Between 2024-2025, some 25,000 South Africans have come to work on American farms alone, according to The Clarion-Ledger. Agricultural firms claim a labor shortage justifies the shift, yet for the Black families who have lived and worked the land for centuries, the math doesn’t add up.
Locals condemn the sudden pivot to white South African crews as blatant discrimination and intentional displacement. Some residents allege they have had to train their foreign replacements before being fired.
“I see it around here, I see these guys when I go to Walmart. They are usually wearing short pants and they speak in Afrikaans to each other. It doesn’t make sense to me economically,” Herman Johnson Jr., director of the Mound Bayou Museum of African American Culture and History said, The Clarion-Ledger reported.
He continued: “If you bring people in from another country to work on your farm and you’re paying them more, that means you have more going out from your pocket to them. A lot of things in a racial perspective that white supremacy does doesn’t make economic sense.”
Now, unemployment among Mound Bayou’s residents continues to soar, according to The Clarion-Ledger.

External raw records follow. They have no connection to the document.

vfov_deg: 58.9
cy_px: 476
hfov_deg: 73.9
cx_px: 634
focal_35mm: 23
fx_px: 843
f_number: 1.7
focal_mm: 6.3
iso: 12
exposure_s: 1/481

While the H-2A program requires employers to prove they cannot find local workers before hiring internationally, critics allege misuse of this system—and they’re taking their complaints to court.

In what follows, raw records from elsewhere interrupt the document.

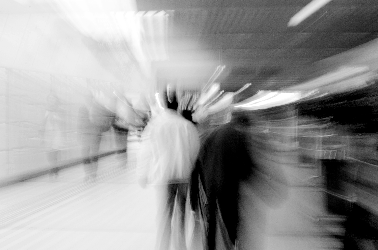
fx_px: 723
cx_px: 189
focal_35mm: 69
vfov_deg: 19.6
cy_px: 125
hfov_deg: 29.3
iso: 1600
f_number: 29
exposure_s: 1/6
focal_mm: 46
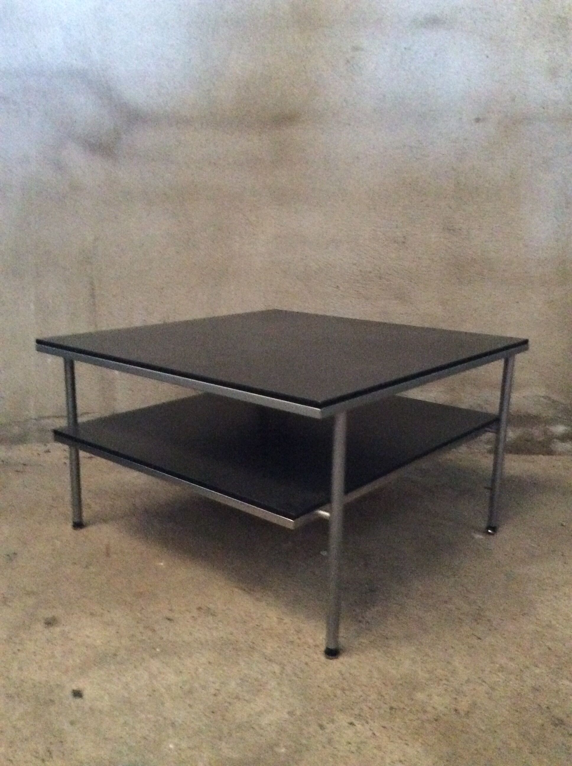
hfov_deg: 44.1
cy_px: 383
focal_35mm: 32
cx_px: 286
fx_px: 707
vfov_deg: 56.9
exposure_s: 1/17
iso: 800
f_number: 2.4
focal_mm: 3.3
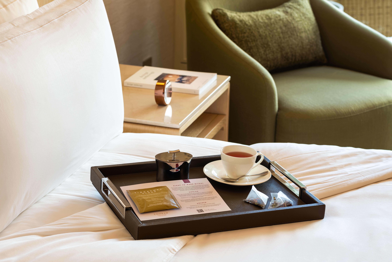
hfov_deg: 23.9
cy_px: 131
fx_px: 925
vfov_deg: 16.1
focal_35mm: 85
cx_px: 196
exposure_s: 1/10
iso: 200
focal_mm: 85
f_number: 8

Five Black U.S. farmworkers from Mississippi sued Gregory Carr for allegedly discriminating against them in favor of white foreign workers and costing them thousands of dollars in unpaid wages, the Mississippi Center for Justice (MCJ) announced last May. In the federal lawsuit, they alleged Black farmhands were paid $10 while white South Africans earned more for the same work.
“The intentional underpayment and misclassification of Black farmworkers in favor of white foreign labor not only violates federal law but has become increasingly common in the Mississippi Delta, holding our communities back for generations and perpetuating the historical exploitation faced by Black agricultural workers in our community,” Kimberly Jones Merchant, President and CEO of the Mississippi Center for Justice, said.

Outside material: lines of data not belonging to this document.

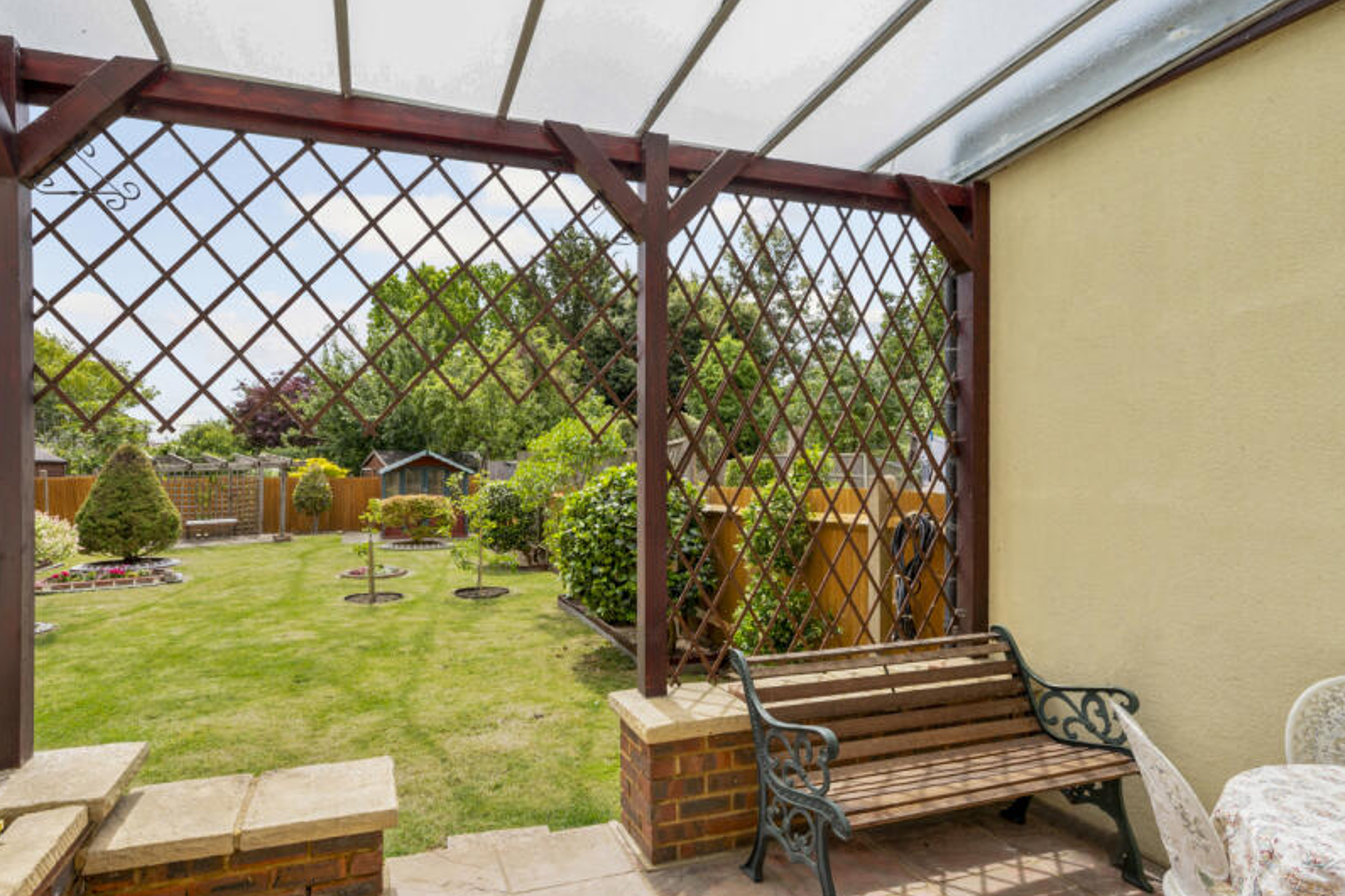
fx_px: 672
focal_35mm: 18
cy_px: 466
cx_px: 602
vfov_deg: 67.3
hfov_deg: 89.7
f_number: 8
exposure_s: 1/320
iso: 200
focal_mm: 14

The May 2025 lawsuit is the ninth case filed by the Southern Migrant Legal Services (SMLS) and the MCJ challenging alleged discriminatory practices of farmers in Mississippi. The MCJ said previous cases were settled with significant wage recoveries for local workers.
“This case shows how the H-2A program can be manipulated to exclude and underpay Black American workers,” said Marion Delaney of SMLS. “Federal protections are only meaningful if we enforce them– and that’s exactly what our clients are demanding through this lawsuit.”